Collection entries:

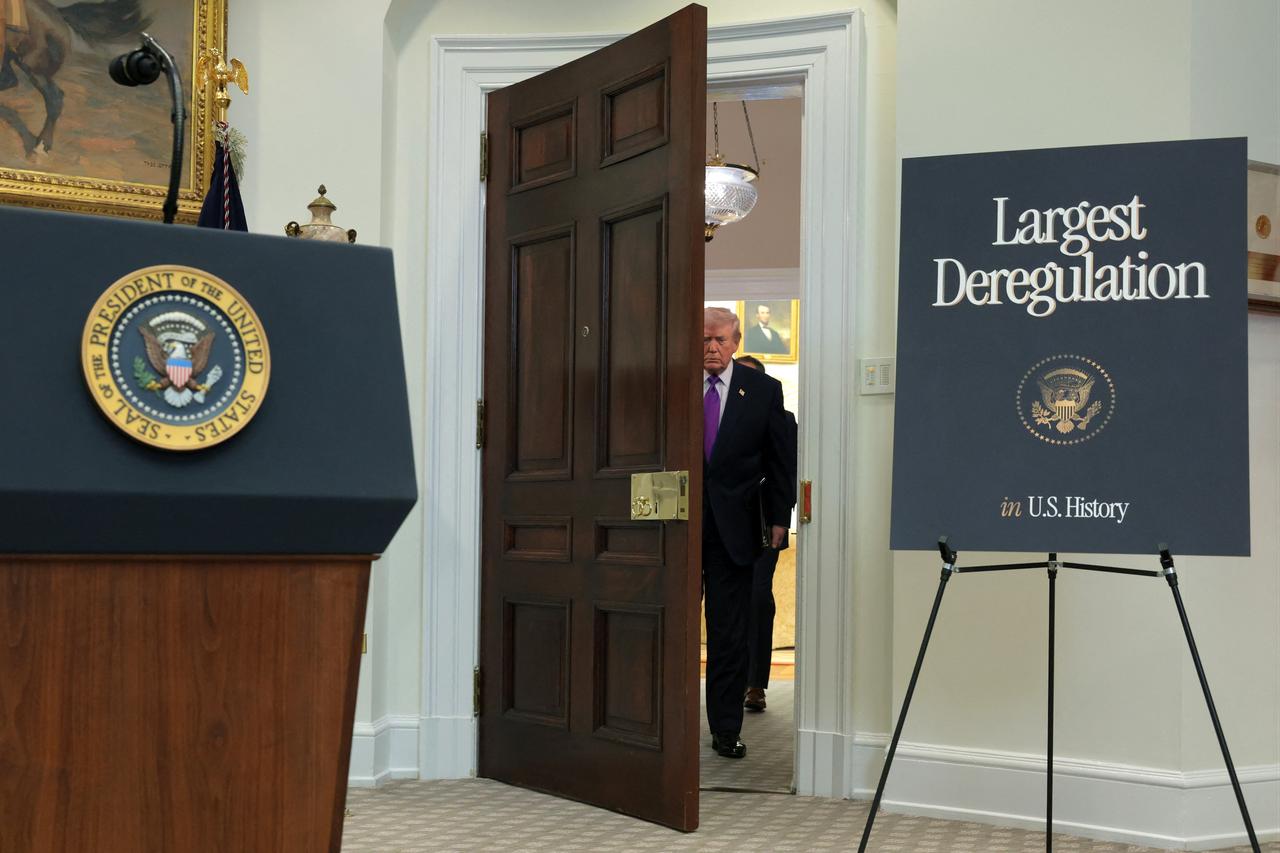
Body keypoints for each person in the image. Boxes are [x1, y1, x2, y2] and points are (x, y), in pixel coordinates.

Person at [701, 307, 792, 759]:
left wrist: (780, 517)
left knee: (728, 635)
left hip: (734, 531)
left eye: (719, 339)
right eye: (703, 340)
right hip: (675, 528)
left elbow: (779, 459)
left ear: (736, 341)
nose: (711, 348)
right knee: (664, 632)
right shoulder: (671, 380)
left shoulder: (761, 390)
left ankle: (724, 729)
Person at [734, 355, 798, 713]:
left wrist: (780, 519)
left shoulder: (784, 420)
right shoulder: (711, 411)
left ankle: (755, 683)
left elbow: (786, 472)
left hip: (763, 525)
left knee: (758, 596)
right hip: (721, 524)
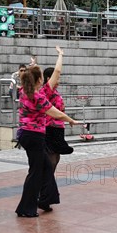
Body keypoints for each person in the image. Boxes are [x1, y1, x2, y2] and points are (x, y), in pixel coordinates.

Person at [15, 65, 80, 218]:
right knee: (35, 172)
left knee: (46, 167)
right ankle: (26, 208)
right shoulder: (37, 96)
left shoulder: (24, 92)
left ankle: (46, 199)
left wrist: (33, 65)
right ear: (38, 80)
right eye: (42, 79)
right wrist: (70, 119)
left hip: (27, 134)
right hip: (34, 136)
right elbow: (53, 111)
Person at [39, 46, 74, 212]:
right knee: (50, 163)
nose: (58, 79)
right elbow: (57, 72)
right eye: (54, 78)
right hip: (50, 129)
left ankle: (45, 194)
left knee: (54, 162)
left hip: (58, 130)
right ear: (48, 78)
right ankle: (43, 195)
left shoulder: (54, 91)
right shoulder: (47, 90)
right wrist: (60, 55)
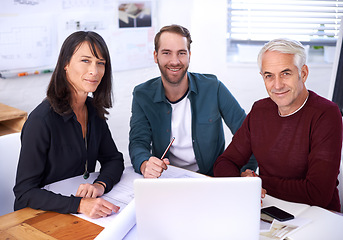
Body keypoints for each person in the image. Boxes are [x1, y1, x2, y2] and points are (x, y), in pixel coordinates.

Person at [214, 38, 342, 212]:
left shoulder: (326, 114)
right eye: (269, 76)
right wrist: (242, 185)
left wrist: (256, 182)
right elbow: (225, 162)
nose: (277, 85)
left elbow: (317, 193)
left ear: (303, 73)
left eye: (286, 73)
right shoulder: (259, 110)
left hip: (317, 214)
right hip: (269, 208)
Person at [13, 31, 125, 218]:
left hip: (77, 214)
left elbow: (113, 159)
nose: (94, 71)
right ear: (65, 64)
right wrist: (79, 205)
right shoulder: (41, 120)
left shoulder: (93, 111)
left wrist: (100, 185)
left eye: (100, 63)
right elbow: (24, 192)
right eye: (85, 61)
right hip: (42, 216)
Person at [129, 24, 257, 178]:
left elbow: (249, 135)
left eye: (181, 53)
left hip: (212, 177)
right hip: (167, 179)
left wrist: (245, 171)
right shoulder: (142, 95)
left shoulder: (213, 87)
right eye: (167, 53)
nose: (175, 61)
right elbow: (138, 142)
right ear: (156, 56)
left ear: (189, 55)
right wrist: (145, 164)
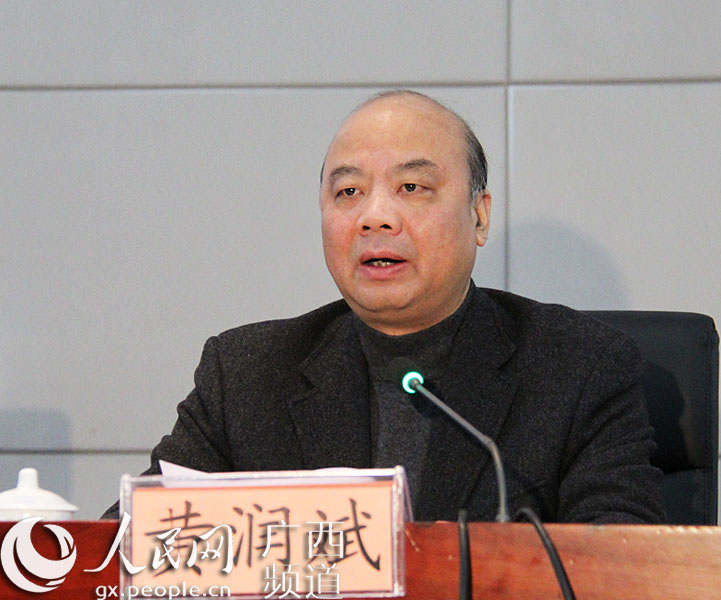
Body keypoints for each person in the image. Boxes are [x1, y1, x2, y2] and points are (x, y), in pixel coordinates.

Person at [104, 90, 664, 523]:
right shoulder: (246, 374)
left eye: (412, 188)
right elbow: (127, 552)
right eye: (348, 192)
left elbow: (620, 567)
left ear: (479, 215)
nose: (375, 217)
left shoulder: (578, 367)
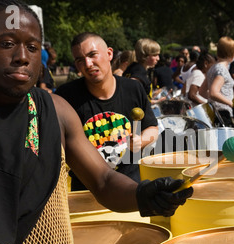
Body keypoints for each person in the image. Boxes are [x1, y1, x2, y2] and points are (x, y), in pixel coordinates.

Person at [0, 0, 193, 244]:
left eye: (32, 47)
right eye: (7, 43)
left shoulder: (54, 108)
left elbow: (103, 180)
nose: (22, 56)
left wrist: (145, 195)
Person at [56, 32, 159, 186]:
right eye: (80, 60)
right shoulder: (65, 97)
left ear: (109, 53)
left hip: (130, 187)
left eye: (93, 55)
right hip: (86, 189)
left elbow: (152, 127)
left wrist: (141, 140)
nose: (88, 64)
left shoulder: (133, 88)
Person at [200, 36, 234, 127]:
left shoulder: (213, 67)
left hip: (214, 112)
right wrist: (231, 103)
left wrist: (213, 102)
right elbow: (213, 92)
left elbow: (202, 91)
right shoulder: (221, 70)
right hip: (223, 113)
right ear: (231, 53)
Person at [123, 38, 163, 104]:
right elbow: (130, 95)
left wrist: (156, 100)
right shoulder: (138, 74)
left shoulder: (133, 68)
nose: (158, 59)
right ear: (144, 55)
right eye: (155, 55)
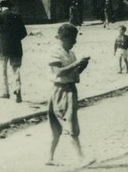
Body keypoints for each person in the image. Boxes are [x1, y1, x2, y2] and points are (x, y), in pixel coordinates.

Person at [48, 23, 89, 165]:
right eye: (72, 39)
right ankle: (81, 158)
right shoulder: (55, 52)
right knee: (70, 124)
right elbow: (58, 72)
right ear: (64, 38)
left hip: (70, 89)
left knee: (59, 128)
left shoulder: (71, 54)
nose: (74, 42)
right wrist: (76, 63)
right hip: (60, 91)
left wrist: (82, 66)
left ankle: (49, 158)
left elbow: (73, 73)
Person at [0, 0, 27, 103]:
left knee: (3, 70)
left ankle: (5, 92)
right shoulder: (17, 16)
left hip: (3, 47)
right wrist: (15, 39)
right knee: (16, 69)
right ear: (10, 6)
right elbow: (24, 33)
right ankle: (18, 89)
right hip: (16, 47)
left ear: (0, 6)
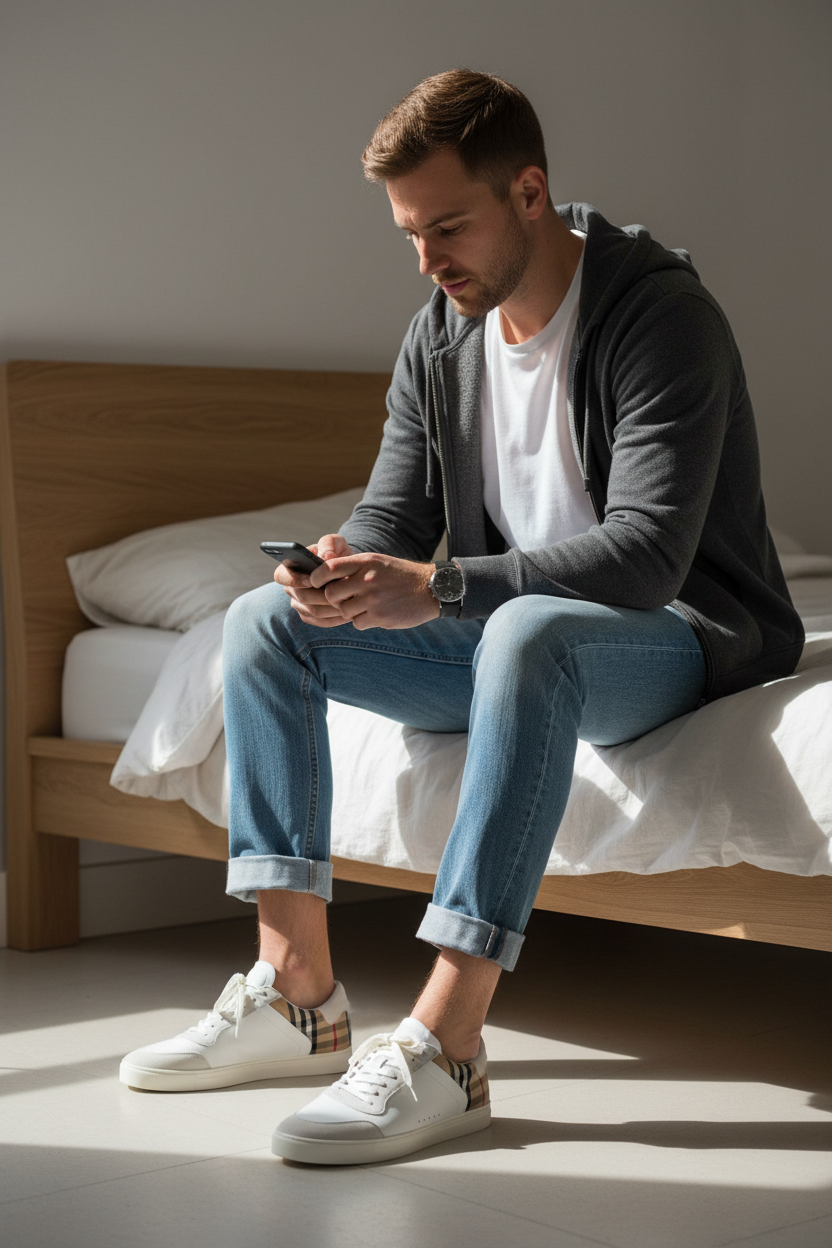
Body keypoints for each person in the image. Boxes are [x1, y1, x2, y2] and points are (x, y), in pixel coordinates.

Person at [120, 69, 803, 1165]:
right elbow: (397, 512)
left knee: (529, 630)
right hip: (516, 644)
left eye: (448, 226)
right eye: (408, 234)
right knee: (257, 624)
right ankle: (298, 994)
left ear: (528, 193)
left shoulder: (660, 314)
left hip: (671, 633)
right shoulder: (441, 335)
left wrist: (438, 588)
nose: (429, 259)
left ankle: (450, 1045)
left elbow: (645, 555)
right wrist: (338, 569)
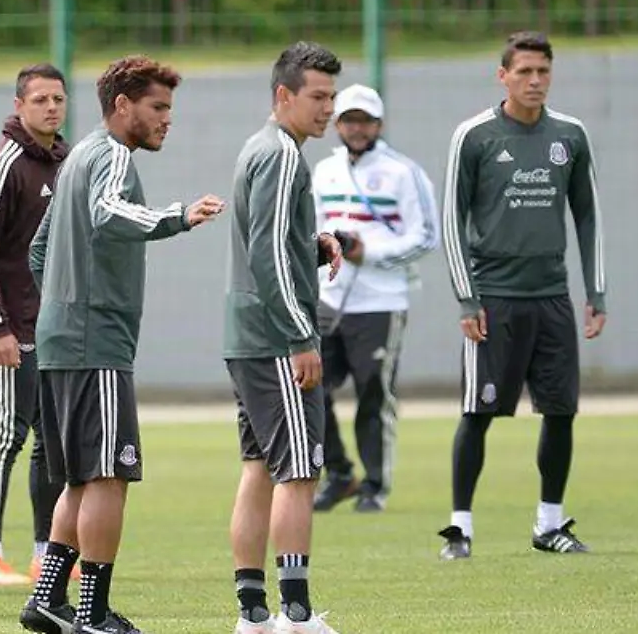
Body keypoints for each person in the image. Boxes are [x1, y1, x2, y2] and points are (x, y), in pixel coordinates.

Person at [18, 55, 225, 634]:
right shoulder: (108, 156)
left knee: (83, 479)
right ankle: (92, 614)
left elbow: (40, 248)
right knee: (110, 475)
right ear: (122, 106)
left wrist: (61, 302)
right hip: (93, 341)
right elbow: (108, 214)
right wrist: (176, 217)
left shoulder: (78, 154)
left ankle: (47, 601)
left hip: (63, 338)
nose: (167, 120)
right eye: (158, 108)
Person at [437, 31, 606, 560]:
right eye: (525, 72)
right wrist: (467, 299)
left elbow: (588, 214)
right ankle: (459, 529)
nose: (535, 81)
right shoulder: (475, 135)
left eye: (543, 72)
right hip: (494, 300)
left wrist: (596, 291)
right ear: (503, 75)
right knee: (477, 414)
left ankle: (549, 525)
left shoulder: (571, 136)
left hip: (551, 297)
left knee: (561, 412)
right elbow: (451, 221)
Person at [223, 41, 346, 634]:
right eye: (318, 97)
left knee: (259, 468)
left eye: (332, 97)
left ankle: (252, 614)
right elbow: (266, 251)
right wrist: (302, 334)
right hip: (276, 338)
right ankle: (295, 615)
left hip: (249, 334)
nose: (328, 109)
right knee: (299, 472)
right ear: (283, 96)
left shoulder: (264, 149)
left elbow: (275, 241)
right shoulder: (280, 155)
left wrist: (312, 244)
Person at [0, 64, 76, 587]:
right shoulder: (4, 164)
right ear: (18, 105)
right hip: (12, 329)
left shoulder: (67, 161)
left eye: (58, 98)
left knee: (50, 443)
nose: (52, 108)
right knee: (7, 433)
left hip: (54, 331)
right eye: (40, 100)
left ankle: (42, 555)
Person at [310, 84, 440, 514]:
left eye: (365, 120)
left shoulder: (404, 172)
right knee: (310, 386)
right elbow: (310, 227)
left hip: (381, 301)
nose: (356, 128)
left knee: (373, 392)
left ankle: (375, 485)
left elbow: (425, 236)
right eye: (348, 119)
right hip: (329, 297)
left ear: (379, 124)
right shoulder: (324, 171)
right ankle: (339, 473)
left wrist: (370, 252)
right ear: (337, 124)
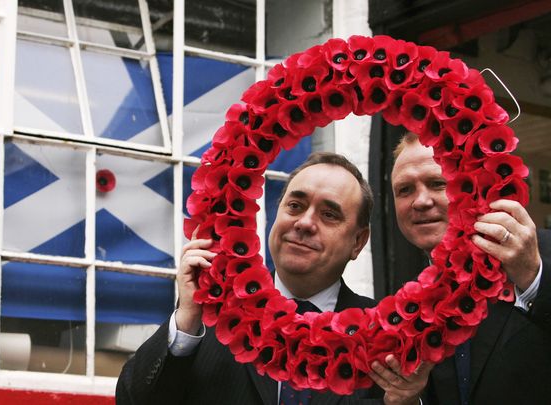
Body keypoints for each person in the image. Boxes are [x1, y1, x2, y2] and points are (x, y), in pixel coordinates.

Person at [116, 152, 424, 405]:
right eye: (295, 205)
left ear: (358, 242)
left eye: (329, 214)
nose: (304, 223)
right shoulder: (210, 320)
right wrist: (185, 321)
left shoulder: (384, 338)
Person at [384, 133, 551, 404]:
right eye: (405, 190)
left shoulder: (540, 255)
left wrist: (533, 279)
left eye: (436, 184)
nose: (420, 201)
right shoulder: (412, 302)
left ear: (469, 188)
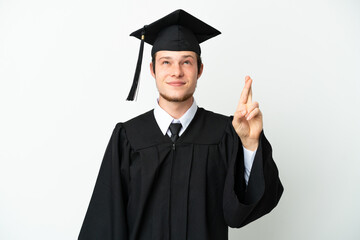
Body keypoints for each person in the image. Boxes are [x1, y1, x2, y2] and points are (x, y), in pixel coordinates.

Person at [78, 9, 283, 240]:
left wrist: (249, 145)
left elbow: (238, 215)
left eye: (186, 62)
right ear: (153, 70)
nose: (176, 71)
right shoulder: (128, 137)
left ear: (200, 70)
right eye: (166, 62)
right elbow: (105, 221)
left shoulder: (226, 132)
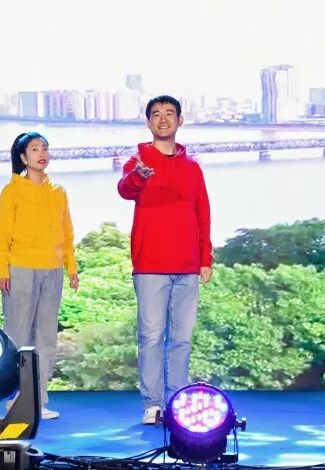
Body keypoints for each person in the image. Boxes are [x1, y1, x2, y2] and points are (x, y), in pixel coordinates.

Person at [117, 95, 212, 425]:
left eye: (169, 113)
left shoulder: (193, 168)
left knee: (182, 339)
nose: (163, 119)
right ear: (148, 123)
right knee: (152, 337)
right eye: (156, 114)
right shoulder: (137, 161)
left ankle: (177, 401)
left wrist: (205, 258)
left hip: (187, 266)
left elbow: (202, 214)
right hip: (150, 265)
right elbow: (125, 189)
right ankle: (153, 404)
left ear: (180, 121)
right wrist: (140, 175)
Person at [0, 131, 79, 420]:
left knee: (46, 338)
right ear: (23, 157)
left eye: (44, 148)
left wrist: (71, 266)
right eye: (34, 149)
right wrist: (2, 270)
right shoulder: (11, 191)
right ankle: (15, 400)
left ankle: (39, 400)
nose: (41, 154)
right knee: (18, 336)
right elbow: (2, 235)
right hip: (20, 268)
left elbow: (67, 233)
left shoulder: (59, 191)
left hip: (52, 270)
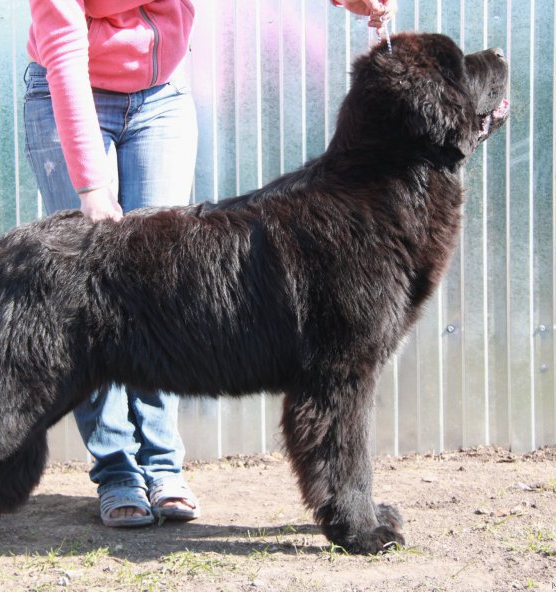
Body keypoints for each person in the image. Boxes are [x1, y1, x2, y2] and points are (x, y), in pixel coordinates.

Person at [23, 0, 396, 528]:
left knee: (161, 287)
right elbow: (62, 46)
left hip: (158, 99)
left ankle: (162, 465)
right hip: (71, 92)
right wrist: (89, 186)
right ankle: (116, 471)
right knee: (95, 292)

= Problem to solve =
Please return only the lines from the top of the data through the line with "right hip: (675, 528)", exactly as written, and drop every picture.

= Written response =
Body keypoints for each person in the image. Boxes are [x1, y1, x2, y2] and points are (x, y), in pixel coordinates.

Person at [701, 307, 792, 759]:
left wrist: (780, 517)
left knee: (728, 635)
left hip: (734, 531)
left eye: (719, 339)
right eye: (703, 340)
right hip: (675, 528)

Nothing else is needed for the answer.